▶ [Goal]: Will you reproduce every item below character for character, with no changes?

-- start Supplied entries --

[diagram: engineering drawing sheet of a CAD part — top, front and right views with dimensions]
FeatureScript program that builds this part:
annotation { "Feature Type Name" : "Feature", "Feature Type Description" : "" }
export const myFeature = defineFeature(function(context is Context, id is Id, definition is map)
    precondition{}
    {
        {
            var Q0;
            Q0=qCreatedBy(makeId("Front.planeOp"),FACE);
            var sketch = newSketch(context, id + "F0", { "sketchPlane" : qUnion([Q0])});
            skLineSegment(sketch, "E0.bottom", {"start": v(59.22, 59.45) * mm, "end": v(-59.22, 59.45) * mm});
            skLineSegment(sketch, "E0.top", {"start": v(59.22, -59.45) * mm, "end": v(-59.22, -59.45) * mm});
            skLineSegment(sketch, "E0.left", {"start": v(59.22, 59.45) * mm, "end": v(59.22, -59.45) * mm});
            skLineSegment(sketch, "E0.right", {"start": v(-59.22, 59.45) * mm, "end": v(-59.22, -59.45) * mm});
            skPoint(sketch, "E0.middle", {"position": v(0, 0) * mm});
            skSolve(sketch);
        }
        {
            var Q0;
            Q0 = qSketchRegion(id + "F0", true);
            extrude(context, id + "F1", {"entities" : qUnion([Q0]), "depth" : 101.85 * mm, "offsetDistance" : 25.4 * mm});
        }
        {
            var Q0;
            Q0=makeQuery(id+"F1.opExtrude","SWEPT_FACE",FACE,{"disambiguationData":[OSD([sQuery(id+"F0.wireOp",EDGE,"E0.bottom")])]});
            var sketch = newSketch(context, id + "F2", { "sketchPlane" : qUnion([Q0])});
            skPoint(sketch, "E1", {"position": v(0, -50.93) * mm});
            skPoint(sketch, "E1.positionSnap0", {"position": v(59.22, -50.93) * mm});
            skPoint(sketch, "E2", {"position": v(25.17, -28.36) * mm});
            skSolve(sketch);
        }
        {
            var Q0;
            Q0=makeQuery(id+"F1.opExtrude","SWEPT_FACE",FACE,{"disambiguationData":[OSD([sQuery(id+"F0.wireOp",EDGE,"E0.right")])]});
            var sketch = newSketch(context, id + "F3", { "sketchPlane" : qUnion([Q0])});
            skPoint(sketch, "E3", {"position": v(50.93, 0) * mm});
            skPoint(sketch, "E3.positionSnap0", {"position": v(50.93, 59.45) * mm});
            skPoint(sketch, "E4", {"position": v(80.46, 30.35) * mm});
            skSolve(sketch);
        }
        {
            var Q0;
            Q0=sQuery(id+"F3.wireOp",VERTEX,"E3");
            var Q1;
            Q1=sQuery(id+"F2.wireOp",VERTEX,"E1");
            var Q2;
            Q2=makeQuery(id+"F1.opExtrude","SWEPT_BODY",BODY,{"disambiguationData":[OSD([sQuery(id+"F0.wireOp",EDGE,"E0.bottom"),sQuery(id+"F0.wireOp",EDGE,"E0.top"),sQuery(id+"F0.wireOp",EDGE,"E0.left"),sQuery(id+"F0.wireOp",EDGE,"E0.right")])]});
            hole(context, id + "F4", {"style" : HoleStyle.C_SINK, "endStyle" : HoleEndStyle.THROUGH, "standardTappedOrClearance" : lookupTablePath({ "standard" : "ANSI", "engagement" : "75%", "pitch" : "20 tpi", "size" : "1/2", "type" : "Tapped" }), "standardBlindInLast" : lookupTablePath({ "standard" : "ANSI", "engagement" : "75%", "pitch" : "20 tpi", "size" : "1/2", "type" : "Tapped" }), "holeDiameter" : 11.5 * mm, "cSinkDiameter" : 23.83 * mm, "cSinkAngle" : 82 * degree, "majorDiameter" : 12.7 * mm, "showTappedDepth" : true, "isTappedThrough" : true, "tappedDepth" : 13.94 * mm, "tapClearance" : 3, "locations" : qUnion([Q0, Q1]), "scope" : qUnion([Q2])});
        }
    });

-- end Supplied entries --

▶ [Answer]:
[diagram: engineering drawing sheet of a CAD part — top, front and right views with dimensions]
FeatureScript program that builds this part:
annotation { "Feature Type Name" : "Feature", "Feature Type Description" : "" }
export const myFeature = defineFeature(function(context is Context, id is Id, definition is map)
    precondition{}
    {
        {
            var Q0;
            Q0=qCreatedBy(makeId("Front.planeOp"),FACE);
            var sketch = newSketch(context, id + "F0", { "sketchPlane" : qUnion([Q0])});
            skLineSegment(sketch, "E0.bottom", {"start": v(59.22, 59.45) * mm, "end": v(-59.22, 59.45) * mm});
            skLineSegment(sketch, "E0.top", {"start": v(59.22, -59.45) * mm, "end": v(-59.22, -59.45) * mm});
            skLineSegment(sketch, "E0.left", {"start": v(59.22, 59.45) * mm, "end": v(59.22, -59.45) * mm});
            skLineSegment(sketch, "E0.right", {"start": v(-59.22, 59.45) * mm, "end": v(-59.22, -59.45) * mm});
            skPoint(sketch, "E0.middle", {"position": v(0, 0) * mm});
            skSolve(sketch);
        }
        {
            var Q0;
            Q0 = qSketchRegion(id + "F0", true);
            extrude(context, id + "F1", {"entities" : qUnion([Q0]), "depth" : 101.85 * mm, "offsetDistance" : 25.4 * mm});
        }
        {
            var Q0;
            Q0=makeQuery(id+"F1.opExtrude","SWEPT_FACE",FACE,{"disambiguationData":[OSD([sQuery(id+"F0.wireOp",EDGE,"E0.bottom")])]});
            var sketch = newSketch(context, id + "F2", { "sketchPlane" : qUnion([Q0])});
            skPoint(sketch, "E1", {"position": v(0, -50.93) * mm});
            skPoint(sketch, "E1.positionSnap0", {"position": v(59.22, -50.93) * mm});
            skPoint(sketch, "E2", {"position": v(25.17, -28.36) * mm});
            skSolve(sketch);
        }
        {
            var Q0;
            Q0=makeQuery(id+"F1.opExtrude","SWEPT_FACE",FACE,{"disambiguationData":[OSD([sQuery(id+"F0.wireOp",EDGE,"E0.right")])]});
            var sketch = newSketch(context, id + "F3", { "sketchPlane" : qUnion([Q0])});
            skPoint(sketch, "E3", {"position": v(50.93, 0) * mm});
            skPoint(sketch, "E3.positionSnap0", {"position": v(50.93, 59.45) * mm});
            skPoint(sketch, "E4", {"position": v(80.46, 30.35) * mm});
            skSolve(sketch);
        }
        {
            var Q0;
            Q0=sQuery(id+"F3.wireOp",VERTEX,"E3");
            var Q1;
            Q1=sQuery(id+"F2.wireOp",VERTEX,"E1");
            var Q2;
            Q2=makeQuery(id+"F1.opExtrude","SWEPT_BODY",BODY,{"disambiguationData":[OSD([sQuery(id+"F0.wireOp",EDGE,"E0.bottom"),sQuery(id+"F0.wireOp",EDGE,"E0.top"),sQuery(id+"F0.wireOp",EDGE,"E0.left"),sQuery(id+"F0.wireOp",EDGE,"E0.right")])]});
            hole(context, id + "F4", {"style" : HoleStyle.C_SINK, "endStyle" : HoleEndStyle.THROUGH, "standardTappedOrClearance" : lookupTablePath({ "standard" : "ANSI", "engagement" : "75%", "pitch" : "20 tpi", "size" : "1/2", "type" : "Tapped" }), "standardBlindInLast" : lookupTablePath({ "standard" : "ANSI", "engagement" : "75%", "pitch" : "20 tpi", "size" : "1/2", "type" : "Tapped" }), "holeDiameter" : 11.5 * mm, "cSinkDiameter" : 23.83 * mm, "cSinkAngle" : 82 * degree, "majorDiameter" : 12.7 * mm, "showTappedDepth" : true, "isTappedThrough" : true, "tappedDepth" : 13.94 * mm, "tapClearance" : 3, "locations" : qUnion([Q0, Q1]), "scope" : qUnion([Q2])});
        }
    });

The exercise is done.